Closing out the month of August, US consumer prices ticked up a measely 0.2 percent, led by a surge in medical care that helped to offset the rather flat movement in the food and energy sectors. While this note is rather a bland one, the results follow similar readings from July. In addition, core inflation—numbers that do not include the likes of more volatile categories such as food and energy—have increased a similar 0.3 percent, according to the most recent report from the US Labor Department, on Friday.
Capitol Economics US economist Steve Murphy, for example, notes, “Domestic price pressures continue to build, but only very gradually.”

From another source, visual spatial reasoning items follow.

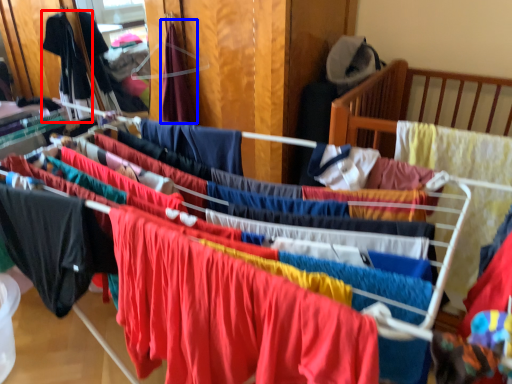
Question: Which object appears farthest to the camera in this image, clothing (highlighted by a red box) or clothing (highlighted by a blue box)?

Choices:
 (A) clothing
 (B) clothing

Answer: (A)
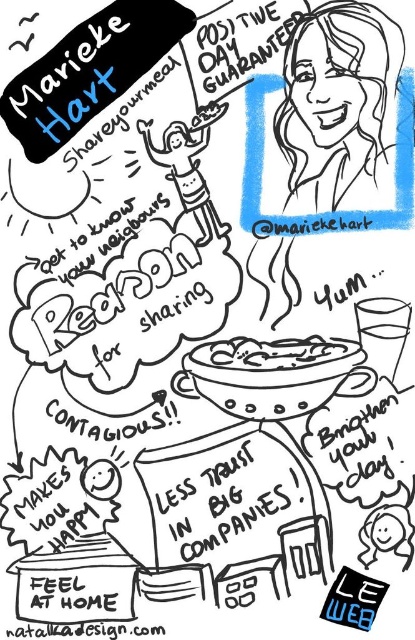
You are standing in front of the image and want to touch the two points labeled as point (397,49) and point (270,362). Which point would you need to reach out further to touch?

Point (270,362) is further away from you than point (397,49), so you would need to reach out further to touch point (270,362).

Based on the photo, you are designing a poster and need to ensure the text flows properly. The poster has the elements labeled as sketchy hair at upper right and white matte bowl at center. Which element should appear higher up on the poster to maintain visual hierarchy?

The sketchy hair at upper right should appear higher up on the poster because it is positioned above the white matte bowl at center.

You are a photographer standing at a certain distance from the image. You want to capture a closeup shot of the sketchy hair at upper right without moving the camera. Is the current distance sufficient for the closeup?

The sketchy hair at upper right is 24.11 inches from the camera, so if the photographer is at that distance, they can take a closeup without moving the camera.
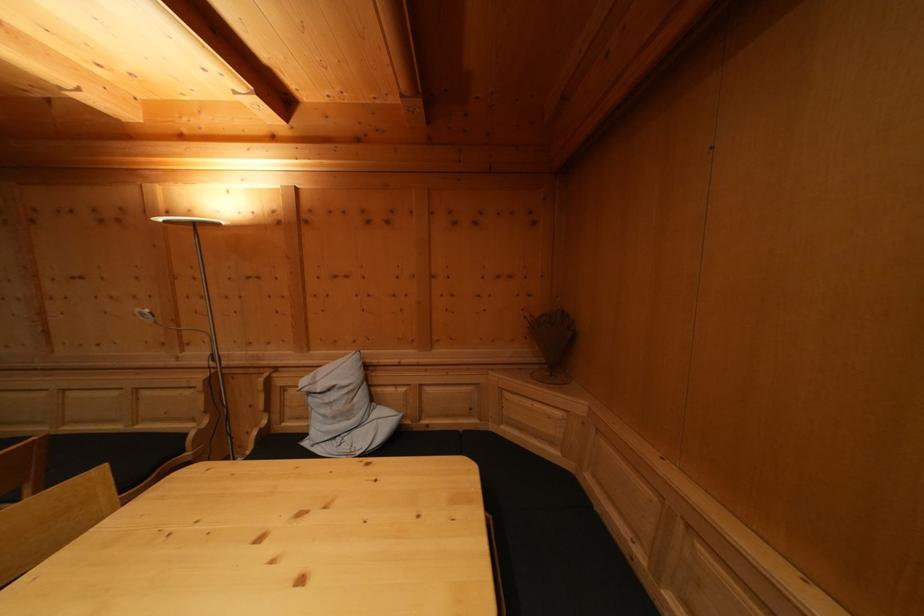
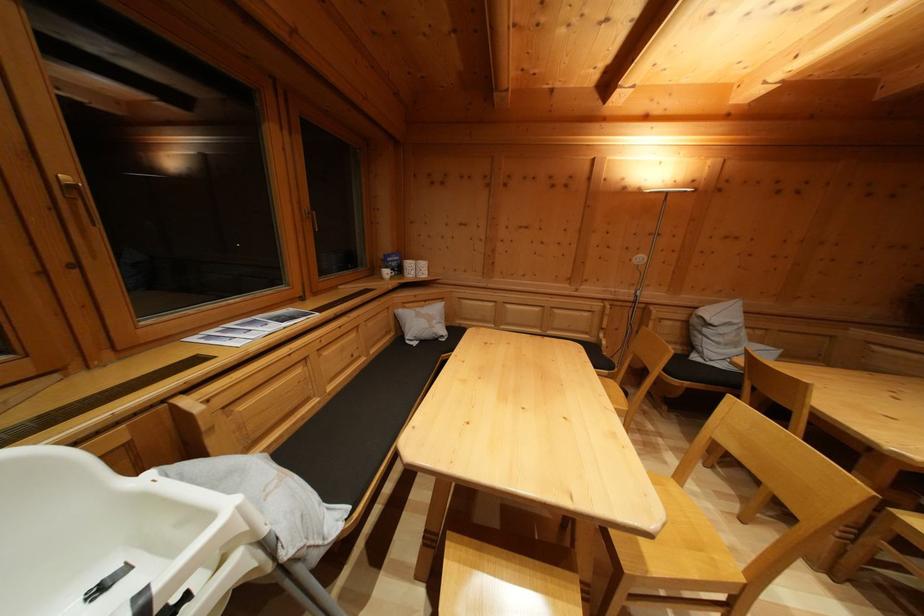
The point at (317, 407) is marked in the first image. Where is the corresponding point in the second image?

(711, 337)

This is the largest marked monthly increase since February; the core inflation climbing from a record jump in drug prices as well as the biggest rise in doctor and hospital charges in 25 years. Indeed, drug prices, medical services (hospital stays and doctor visits, etc) both jumped about 0.9 percent in the month; the biggest one-month rise in this category since November 1990. Overall, though, medical care services have increased 5.1 percent over the past year—the biggest increase, obviously, in any major category.
On the other hand, the flat, unchanging rates for food costs in August, bring that stagnation to a full 12 months. Similarly, housing and rental costs increased 0.3 percent in August to mark a notable 3.4 percent over the course of the past year.
Indeed, over the past year, core inflation has risen 2.3 percent, specifically, but as a whole inflation has only increased about 1.1 percent. This is still far below the 2 percent target the Federal Reserve for annual inflation increase markers.
Next week, then, the Fed will meet to discuss the interest rate. Of course, analysts expect to keep key interest rates the same—at a very near-record low, in a range of 0.25 percent to 0.5 percent. Now, the Fed did raise rates—by one-quarter-point—in December, but in the months since then, officials have been reluctant on any more hikes. This, of course, reflects major concern over slow economic growth in the US as well as concern over various discord among global financial markets.
Still, economists believe that the Fed rate hike will most likely come towards the end of this year.